ASSIGNMENT 1: In the lab handout, rewrite the part starting with "Afternoon Section" and going on through "Jong Hoon B.", replacing "Afternoon" with "Evening".
ASSIGNMENT 2: According to the lab handout, when is the lab due?
ASSIGNMENT 3: Condense the lab handout paragraph beginning "Unlike in previous labs" into a shorter version that keeps its main facts.

DOCUMENT PASSAGE:
Lab: Parallel Data Structures

Assigned:
Tuesday, Feb 27, 2018
Due:
Tuesday, Mar 6, 2018 by 10:30pm
Collaboration:
Work with your assigned partner for this lab. You can use online resources for your lab, provided they do not provide complete answers and you cite them in your code. If you do not know whether it is acceptable use a specific resource you can always ask me.

Overview

In this lab, you will implement three different abstract data types that support concurrent access by multiple threads and write tests to verify that your data structures work correctly under concurrent modification. You will implement a stack, queue, and associative array. You will then test these implementations using the Google Test framework.

Unlike in previous labs, a repository will be created for you to hold the code for this lab. Your repository will be at http://github.com/csc213/parallel-data-structures-USERS, where USERS is replaced by a dash-separated list of all groups members’ Grinnell usernames. Please work directly in this repository, not in a fork of the repository.

Groups

Morning Section

  • Nolan S., Hongyuan Z., and Josh C.
  • Derek W. and Jinlin H.
  • Ben G. and Cameron C.
  • David N. and Ben W.
  • Tapiwa Z. and Henry F.
  • Jasper E. and Joshua T.
  • Sam S. and Linh P.
  • Maisy D. and Myles B.
  • Matt M. and Abyaya L.
  • Greyson B. and Sooji S.
  • Seth R. and Maddie G.
  • Shida J. and Jonathan S.
  • Cara B. and Anaan R.
  • Logan G.

Afternoon Section

  • Will J. and Alissa J.
  • Zachary S. and Rachel N.
  • Mujtaba A. and Caelin B.
  • Zoe G. and Mike Z.
  • Linh B. and Enrique R.
  • Eli M. and Jacob E.
  • Ella N. and Jonathan G.
  • Aleksandar H. and Zander O.
  • Hadley L. and Jong Hoon B.
  • Kamal N. and Shuyi Q.
  • Garrett W. and Dennis C.
  • Philip K. and Pouya M.
  • Eli S. and Mackenzie M.
  • Elizabeth Z. and Logan G.

Questions & Answers

Do we need to grow our hash table for part C?
No. If you use a hash table, I recommend chaining rather than linear probing, otherwise you will have a hard upper limit on capacity.
How do we test whether some accesses can run concurrently?
You probably can’t do this easily. Look over your code and convince yourself that it works.
How do we make threads in our test files?

DATASET EXTRACT:
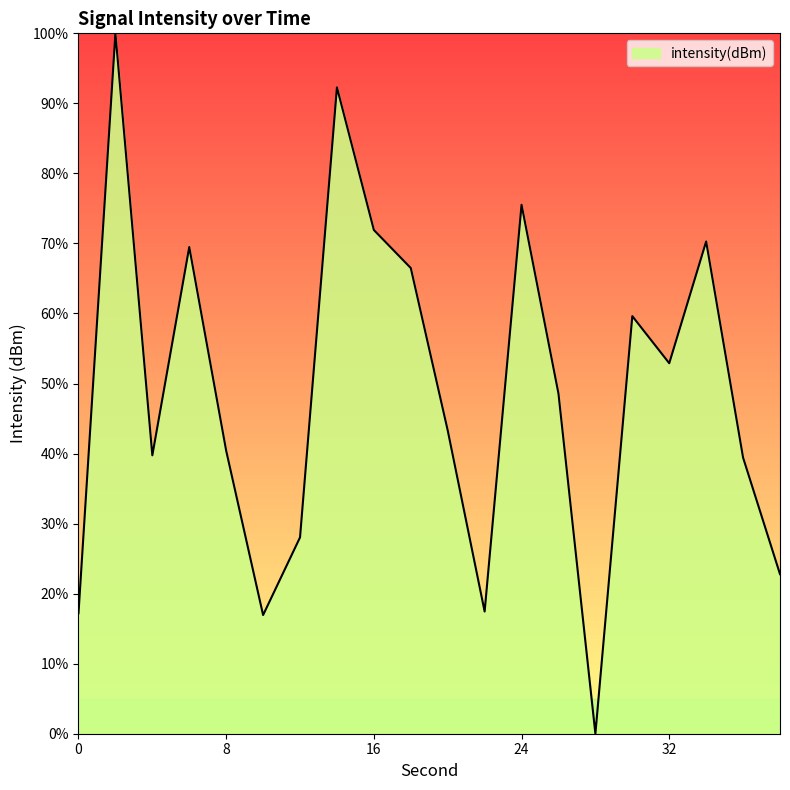

What is the greatest value displayed?

100.0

TASK SOLUTION 1:
Evening Section

  • Will J. and Alissa J.
  • Zachary S. and Rachel N.
  • Mujtaba A. and Caelin B.
  • Zoe G. and Mike Z.
  • Linh B. and Enrique R.
  • Eli M. and Jacob E.
  • Ella N. and Jonathan G.
  • Aleksandar H. and Zander O.
  • Hadley L. and Jong Hoon B.

TASK SOLUTION 2: Tuesday, Mar 6, 2018 by 10:30pm.

TASK SOLUTION 3: A repository will be created for this lab at http://github.com/csc213/parallel-data-structures-USERS. In that address, USERS stands for a dash-separated list of the Grinnell usernames of all group members. Work directly in this repository, not in a fork.